Él asintió con la cabeza.
– ¿Antes no tenías esas facultades?
– No, no nací con ellas activadas. -Se encogió de hombros, hablando con la mayor naturalidad de que era capaz-. Según una teoría, casi todos los humanos, si no todos, tienen facultades extrasensoriales latentes, sentidos adormecidos, restos quizá de tiempos más primitivos, cuando necesitábamos esas cualidades para sobrevivir. Puede que las estemos perdiendo en el transcurso de la evolución, dado que nuestra supervivencia como especie no parece depender de ellas.
– ¿Es eso lo que crees?
– No, qué va. Creo que es más probable que estemos evolucionando hacia la posibilidad de utilizar con mayor eficacia nuestro cerebro. Puede que sea por los niveles cada vez más altos de energía electromagnética del mundo moderno. Es una teoría viable.
Diana asintió con la cabeza lentamente.
– Eso parece.
– Claro, es lógico. De todos modos, los sentidos latentes permanecen dormidos, inactivos, en la mayoría de la gente. Pero en algunos casos hay un desencadenante, normalmente en una época temprana de la vida. Algún acontecimiento que produce en nuestro cerebro la chispa electromagnética necesaria para activar lo que permanece dormido.
– ¿Qué clase de acontecimiento? -preguntó ella.

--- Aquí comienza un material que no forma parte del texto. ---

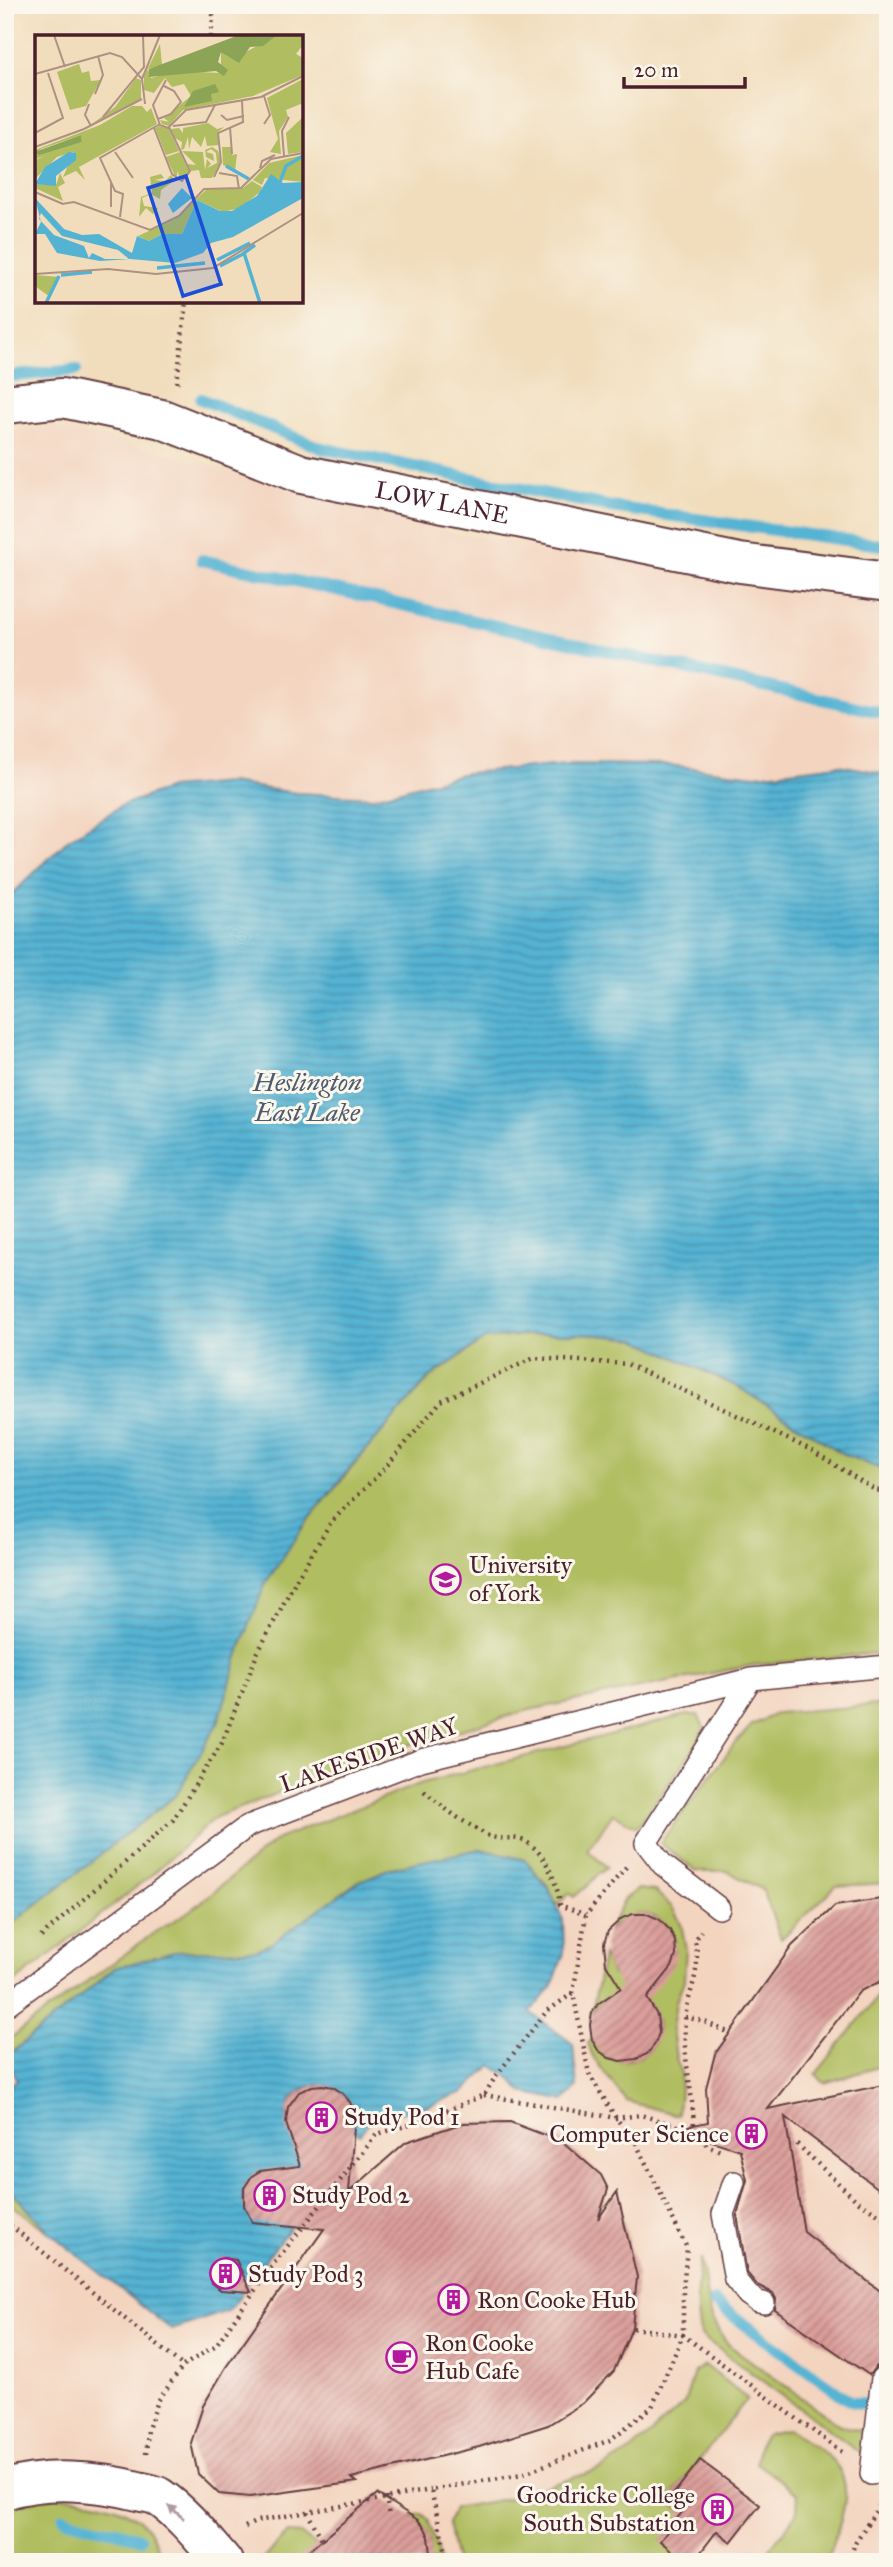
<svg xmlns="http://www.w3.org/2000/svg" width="893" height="2567" viewBox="0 0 893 2567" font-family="'IM FELL Great Primer',serif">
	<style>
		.built { fill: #f3d4bf }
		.grass { fill: #b0bd60; stroke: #7d6e46; stroke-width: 2 }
		.water { fill: url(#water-rules); stroke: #4f697f; stroke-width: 2 }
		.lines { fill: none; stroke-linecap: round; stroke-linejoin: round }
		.stream { stroke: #54b3d3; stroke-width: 12 }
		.building { fill: url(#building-hatch) }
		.lane-casing { stroke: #633c41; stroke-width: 24 }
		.street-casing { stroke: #633c41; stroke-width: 42 }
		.path { stroke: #633c41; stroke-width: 4.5; stroke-dasharray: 2 5; stroke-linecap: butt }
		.lane { stroke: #fff; stroke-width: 21 }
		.street { stroke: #fff; stroke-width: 38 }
		.oneway { fill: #ae9aa0 }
		.labels { text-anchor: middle; stroke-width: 6; stroke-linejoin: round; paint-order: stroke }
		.street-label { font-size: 24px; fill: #4a1f2b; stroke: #fbf7ec }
		.poi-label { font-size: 24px; fill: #4a1f2b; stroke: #fbf7ec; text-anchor: start }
		.water-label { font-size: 26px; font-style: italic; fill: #4e5a6e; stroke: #fbf7ec }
		.inset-river { fill: none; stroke: #54b3d3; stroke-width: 3.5 }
		.inset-road { fill: none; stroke: #ae9182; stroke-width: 2 }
		.view { fill: #1d4ed8; fill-opacity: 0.15; stroke: #1d4ed8; stroke-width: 3.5 }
		.inset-edge { fill: none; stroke: #4a1f2b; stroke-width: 3.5 }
	</style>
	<defs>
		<pattern id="water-rules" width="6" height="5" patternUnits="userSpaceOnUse" patternTransform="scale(1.75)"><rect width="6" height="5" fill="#54b3d3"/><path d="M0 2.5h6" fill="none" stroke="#4891ab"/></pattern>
		<pattern id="building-hatch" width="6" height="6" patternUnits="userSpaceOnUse" patternTransform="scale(1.75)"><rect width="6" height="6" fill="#db9e9a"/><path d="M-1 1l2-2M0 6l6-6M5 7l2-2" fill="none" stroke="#b4807e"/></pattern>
	</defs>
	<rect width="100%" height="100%" fill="#fbf7ec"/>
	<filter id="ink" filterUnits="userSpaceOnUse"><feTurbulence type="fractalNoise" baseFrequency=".0143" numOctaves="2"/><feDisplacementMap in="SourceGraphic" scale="14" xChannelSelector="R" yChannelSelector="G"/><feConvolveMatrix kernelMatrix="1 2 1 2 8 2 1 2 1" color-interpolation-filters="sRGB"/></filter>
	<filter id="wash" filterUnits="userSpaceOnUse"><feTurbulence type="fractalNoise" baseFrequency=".00686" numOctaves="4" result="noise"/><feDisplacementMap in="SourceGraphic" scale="28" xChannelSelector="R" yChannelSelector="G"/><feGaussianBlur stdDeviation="1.57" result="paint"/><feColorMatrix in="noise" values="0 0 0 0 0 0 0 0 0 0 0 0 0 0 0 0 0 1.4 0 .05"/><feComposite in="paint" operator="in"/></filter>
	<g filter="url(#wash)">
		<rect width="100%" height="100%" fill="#f1ddbc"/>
		<!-- built -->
		<path class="built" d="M51,426l108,25 291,82 438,63v1966h-883v-2131z"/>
		<!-- grass -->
		<path class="grass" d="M539,1334h50l47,5 102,48 104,66 46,19v180l-135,13 -224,45 -147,43 -166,64 -67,60 -144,113v-61l88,-69 148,-213 24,-63 38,-57 89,-108 39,-42 54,-38z
			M888,1704v179l-52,3 -55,53 -18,-49 -36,-19h-31l-36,-28 76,-101 16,-17 25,-12z
			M686,1715h12l6,12 -9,20 -58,80 -24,-13 -26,36 20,17 -33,30 -5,-4 -12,13 -9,-20 -23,-26 -45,-11 -89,19 -33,14 -88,62 -14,6 -82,2 -59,16 -110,90v-16l150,-110 38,-23 84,-70 145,-56z
			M638,1889l17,2 17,16 9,16 5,26 -2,31 -8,22 -4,27 4,29 5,15 -3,42 -52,-14 -34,-45 -4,-13 4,-3c8,13 19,23 36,20 13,-1 19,-6 25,-17 22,-39 -35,-70 -61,-30l11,-58 9,19 12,8 51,-41c-15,-34 -42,-34 -67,-10l17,-32z
			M888,1994v70l-64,19 -8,-9 63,-79z
			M5,2184l45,49 -45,-33z
			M701,2259c7,34 3,58 28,86l109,79c17,6 32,10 50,8v26l-16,3 -171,-125c-7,-26 -5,-51 0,-77z
			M705,2365l42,34 -79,102 14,11 4,50h-230l-8,-39 6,-15 52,-9 95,-30 31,-19 52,-46 10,-32z
			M789,2429c13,10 29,18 41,29 31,29 7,70 -4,104h-66l37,-49 1,-20 -42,-30 2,-16 9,-13z
			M57,2496c43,3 101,13 102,66h-153l-1,-48 16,-10z
			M422,2514l6,5 13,43h-15c8,-20 3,-35 -15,-46z
			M288,2533l12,1 15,11 -8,17h-47z"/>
		<!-- water -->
		<path class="water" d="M566,764l101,1 89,10 83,-10 49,9v698l-46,-19 -104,-66 -102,-48 -47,-5h-50l-54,5 -55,38 -85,97 -42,53 -38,57 -24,63 -23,76 -42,72 -171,134v-1028l63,-61 55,-35 47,-17 59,-5 67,10 78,4 91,-24z
			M480,1849l45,11 23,27 15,33 1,33 -12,34 -22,25 43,32 4,43 -13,14 -42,-9 -13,-15 -17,-12 -28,27 -39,15 -54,12 -11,15 -7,-4c9,-52 -60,-61 -66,-16 -2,14 10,21 13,34 5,18 3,41 5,60l-45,-37c-18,10 -23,29 -9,45l46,2 -50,66 -6,-5v-9l-8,-10 -10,-2 -11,7 -3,12 6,10 11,3 8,-2 8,5 -14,18 -56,19 -122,-97 -45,-49v-96l12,-8 -12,-22 110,-90 59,-16 82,-2 14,-6 88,-62 33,-14z"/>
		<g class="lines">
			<!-- stream -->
			<path class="stream" d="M5,377l71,-7
				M201,399l120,49 290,59 277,39
				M202,560l686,154
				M714,2302l136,99 34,6
				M64,2518c25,10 52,10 76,21"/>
		</g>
		<g id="blocks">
			<!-- building -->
			<path class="building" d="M888,1898v80l-28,13 -92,118 120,-25v112l-103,-79 19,115 84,65v70l-12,-1 -7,9 -94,-65 1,-11 -3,-6 -16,-8 -10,-12 -10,-58 10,-35 -7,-30 -65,-21 33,-7 -2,-34 9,-34 77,-108 43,-40z
				M633,1914h14l12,5 11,11 5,11 1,14 -4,12 -25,31 10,17 2,18 -4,11 -8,10 -11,5 -15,2 -12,-3 -11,-8 -6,-10 -2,-15 2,-12 7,-10 22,-15 -15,-24 -2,-21 4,-12 14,-13z
				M322,2085l11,2 9,6 8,9 5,12 -6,78 57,-50 57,-19 47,-1 53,20 38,33 7,14 -10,30 19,-27 20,85 -5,51 -18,43 -31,32 -35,22 -69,22 -128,31 6,4 -107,15 -31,-3 -21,-20 -7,-31 12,-37 23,-39 98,-138 -72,-7 -8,-16v-18l8,-12 8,-5 40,-5 -14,-43 2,-16 11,-15 13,-6z
				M223,2258l13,2 15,32 -30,-2 -10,-7 -2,-12 5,-9z
				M700,2460l60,45 -29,37 -14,-11 -24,31h-7l-26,-21 22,-29 -14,-11z
				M377,2494l41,26 7,8 4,9 3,25h-137z"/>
		</g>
	</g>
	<g filter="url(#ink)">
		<use href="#blocks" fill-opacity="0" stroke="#633c41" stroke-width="2"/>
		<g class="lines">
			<defs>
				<path id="lane" d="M719,1908l-56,-43 -17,-22 105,-164
					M5,2006l243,-180 173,-66 330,-81 137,-13
					M734,2182l-11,32 12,65 13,16 10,7 6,1
					M871,2474l11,-96"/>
				<g id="street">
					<path id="s1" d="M5,404l57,-6 100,21 139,55 439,89 148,19"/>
					<path d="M5,2490c40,-14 93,-9 133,1 7,2 15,2 21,6 25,17 44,42 64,65"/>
				</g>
			</defs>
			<!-- lane casing -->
			<use href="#lane" class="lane-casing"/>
			<!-- street casing -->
			<use href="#street" class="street-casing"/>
			<!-- path -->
			<path class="path" d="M211,37l3,-32
				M177,383l9,-82
				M424,1791c20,17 31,26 53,38 5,3 10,7 15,8 10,3 21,-1 32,4 21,9 34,44 36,64l26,10
				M626,1867l-40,48 -13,78 16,81 27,44 20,25 51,105 -4,41v46l159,117
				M41,1937l132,-117 49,-77 36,-91 38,-72 35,-58 54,-54 56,-67 93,-43 93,6 184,86 64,40 13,2
				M685,2017l17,4 28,12
				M484,2095l132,23 25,-3 53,16 13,14 16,7
				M694,2131c0,-37 -12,-74 -9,-111 3,-32 17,-44 10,-81l6,-8
				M797,2144l59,56 32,20
				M5,2221l178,145
				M146,2454l2,-25 10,-28 25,-35 33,-21 59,-83 102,-128 43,-12 64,-27 12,-19 50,-64 27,-19
				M386,2497l3,19
				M307,2512l15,27
				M245,2527l12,-6 174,-31
				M448,2562l-17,-72 91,-16 88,-34 42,-33 31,-72 -51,-7
				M848,2562l8,-21 24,-36"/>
			<!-- lane -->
			<use href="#lane" class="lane"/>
			<!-- street -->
			<use href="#street" class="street"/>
		</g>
		<!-- one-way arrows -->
		<defs><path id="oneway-solid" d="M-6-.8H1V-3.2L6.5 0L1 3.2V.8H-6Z" transform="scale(1.75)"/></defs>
		<use class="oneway" href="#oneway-solid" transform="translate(176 2512) rotate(-139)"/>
	</g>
	<!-- icons -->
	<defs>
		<symbol id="university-ring" viewBox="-11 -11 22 22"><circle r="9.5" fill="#fbf7ec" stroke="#b5179e" stroke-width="1.5"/><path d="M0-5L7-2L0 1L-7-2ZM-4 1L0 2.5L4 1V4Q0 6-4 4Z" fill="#b5179e"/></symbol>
		<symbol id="building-ring" viewBox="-11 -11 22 22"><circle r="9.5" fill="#fbf7ec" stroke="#b5179e" stroke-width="1.5"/><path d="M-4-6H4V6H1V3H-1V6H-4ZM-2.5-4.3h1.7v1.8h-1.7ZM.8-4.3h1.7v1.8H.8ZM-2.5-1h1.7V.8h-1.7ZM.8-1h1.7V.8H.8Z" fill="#b5179e"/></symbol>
		<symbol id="cafe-ring" viewBox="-11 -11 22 22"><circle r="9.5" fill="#fbf7ec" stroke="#b5179e" stroke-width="1.5"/><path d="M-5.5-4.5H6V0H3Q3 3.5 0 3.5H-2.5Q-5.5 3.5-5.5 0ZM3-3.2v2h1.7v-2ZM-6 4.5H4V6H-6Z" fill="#b5179e"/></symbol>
	</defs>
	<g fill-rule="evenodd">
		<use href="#university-ring" x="428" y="1562" width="35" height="35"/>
		<use href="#building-ring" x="304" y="2100" width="35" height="35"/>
		<use href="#building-ring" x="734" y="2116" width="35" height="35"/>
		<use href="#building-ring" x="252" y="2178" width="35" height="35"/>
		<use href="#building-ring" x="208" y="2256" width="35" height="35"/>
		<use href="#building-ring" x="436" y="2282" width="35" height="35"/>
		<use href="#cafe-ring" x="384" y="2340" width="35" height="35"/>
		<use href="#building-ring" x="700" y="2492" width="35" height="35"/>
	</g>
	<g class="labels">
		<!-- street labels -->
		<g class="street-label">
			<text dy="8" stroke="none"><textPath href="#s1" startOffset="453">LOW LANE</textPath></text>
			<text transform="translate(369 1755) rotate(-19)" y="8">LAKESIDE WAY</text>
		</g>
		<!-- poi labels -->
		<g class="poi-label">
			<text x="469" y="1573">University<tspan x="469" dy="28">of York</tspan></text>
			<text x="344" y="2125">Study Pod 1</text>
			<text x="729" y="2142" text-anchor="end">Computer Science</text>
			<text x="292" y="2203">Study Pod 2</text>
			<text x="248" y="2282">Study Pod 3</text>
			<text x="477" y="2308">Ron Cooke Hub</text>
			<text x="425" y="2351">Ron Cooke<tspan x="425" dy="28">Hub Cafe</tspan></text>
			<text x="695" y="2503" text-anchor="end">Goodricke College<tspan x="695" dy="28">South Substation</tspan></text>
		</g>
		<!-- water labels -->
		<g class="water-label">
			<text x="307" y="1091">Heslington<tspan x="307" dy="30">East Lake</tspan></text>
		</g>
	</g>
	<!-- overview -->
	<g transform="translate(35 35)">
		<rect width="268" height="268" fill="#f1ddbc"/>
		<path d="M242,0h26v10l-7,9 7,4v17l-50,21 -70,14 -14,16 -7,-2 -2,-4 9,2 -5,-4 27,-22 -7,-12 -12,3 -7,-9 -11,15 -10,-3v-14l16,-32 2,21 -14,4 3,9 26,-7 44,2v-21l23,1zM101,43l5,2v20l-49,24 23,-17zM268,44v24l-17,7 2,7 -9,14 2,23 -11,-2 8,-13 -11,-41zM97,71h10l5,6 4,-4 6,16 -78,43 6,13 -9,-9 -13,6 11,-25 -17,5 -22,22v-19l10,-4 -10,3v-9l65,-25zM46,100l1,7 -46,12 5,-5zM268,82v35l-15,2 -2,-21zM173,88l9,6 7,-2 -6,5 1,13 -12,1 -2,-10 -4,11 -9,-10 -3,12 -1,-12 -4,12 -3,1 1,-8 -7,-4 4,-4 -4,4 -4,-9 8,-1 4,5v-5zM124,91l10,3 10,22 -13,4 -11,-27zM177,112l6,4 3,10 -9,17h-11l-2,-8 -8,1 -4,-7 9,1 -14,-14 21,1 2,18 2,-11 4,5 -4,4 10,-5 -1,-10 -5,-4 -5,3 7,2 1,7 -8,-4 -1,-7zM187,112h9l1,8 5,-1 -2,17 -12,-6zM145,117l10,21 -4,5h-7l-1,-7 -2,7 -10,-21zM268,120v27l-38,-4 -3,7 -9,-5 16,-17zM25,138l5,10 -7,4 5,14 -28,-13v-4l21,1zM126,139l3,4 -10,2 11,1 6,-6 4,5 -14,10 -1,9 -9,-5 -9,4 2,8 14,2 -5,6 -7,-6 -7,9 2,-20 11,-4 -2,-16zM217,146l10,6 -2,5 -20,16 -17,4 -26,-12 -15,34h-20l-13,7 -11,-5 37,-17 32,-30 36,-1zM0,240l25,2 -10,20 -15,-11z" fill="#b0bd60" fill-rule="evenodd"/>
		<path d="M204,0h38l-14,11 -13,1 -11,16 -18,-11 -3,10 10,8 -4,6 -8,-5 -67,6v-8zM180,49l4,8 -8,2 1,7 -28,6 9,-16zM46,100l1,7 -43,13 -4,-3z" fill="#8ca456"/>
		<path d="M44,29l3,9 7,-2 2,10 10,-1 -15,26 -16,4 -13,-38z" fill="#b0bd60"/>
		<path d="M34,117l7,1v7l-20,16v10l-21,-2 10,-17zM236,139l12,9 20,-1v16l-70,39 -22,6 -8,10 -28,10 -45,-4 -30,2 -43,-8 -12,-19h-10l6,-12 -6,-24 29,31 18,6 17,-1 33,19 5,-17 12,5 13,-7h20l15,-34 23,11h12l25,-15zM6,178l21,23 56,14 11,9h-24l-13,-6 -3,5 -5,-12 -30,-11 -15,-16zM147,153l10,10 -19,15 -5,-9z" fill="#54b3d3" fill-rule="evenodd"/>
		<path class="inset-river" d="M191,131l23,13M245,147l6,-16 17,-10M220,210l-11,8 16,50M182,225l33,-17M185,231l23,-12M122,233l48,-5M26,240l31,-3M11,268l13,-27"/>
		<path class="inset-road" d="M19,0l11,32M0,39l75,-21 12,4 20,22M131,45l-13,25 7,20 8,3 18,-18 75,-13 42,-21M60,59l8,-19 -5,-19M54,69l-4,11 6,11M110,69l-3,-25 18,-44M186,80l6,5 17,-4M68,82l41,-50 -1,-32M123,84l13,-5 10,-12 -7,-11 -10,-5M229,89l6,-9 -6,-19M138,91l33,-4 9,-17M195,92l2,27M119,93l18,46 10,7 8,-10 -21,-44M0,98l28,-15 -15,-45M0,112l49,-18 58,-30M80,117l18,26M249,121l-2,-25 7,-14M225,133l2,-7 13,-6M184,138l18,3 2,13M179,142l7,-15 -3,-29 25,-11 -1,-21M76,148v24M0,157l28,12M27,169l12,-2 76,28 29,-14 25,-27 37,-1 30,-29 32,-6M85,182l3,-23 -8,-3 -15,-33 60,-34M0,239l73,-5 48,5 57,-6 90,-55"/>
		<path class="view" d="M151,141l35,108 -38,12 -35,-108z"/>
		<rect width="268" height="268" class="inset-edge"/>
	</g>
	<!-- margin -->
	<rect width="893" height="2567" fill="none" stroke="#fbf7ec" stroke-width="28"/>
	<!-- scale -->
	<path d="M624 77v10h121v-10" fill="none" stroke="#4a1f2b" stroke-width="3.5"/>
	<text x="634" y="77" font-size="21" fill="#4a1f2b" stroke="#fbf7ec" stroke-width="5" paint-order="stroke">20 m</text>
</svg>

– Uno traumático, por lo general. Físicamente, una herida grave o un golpe en la cabeza. Una descarga eléctrica. O una fuerte conmoción emocional o psicológica.
– ¿Qué fue en tu caso?
– Lo último.
– ¿El asesinato de Missy?
– Sólo en parte. -Quentin respiró hondo. Todavía le costaba trabajo hablar de lo sucedido, después de tantos años-. La conmoción más fuerte fue encontrar su cuerpo.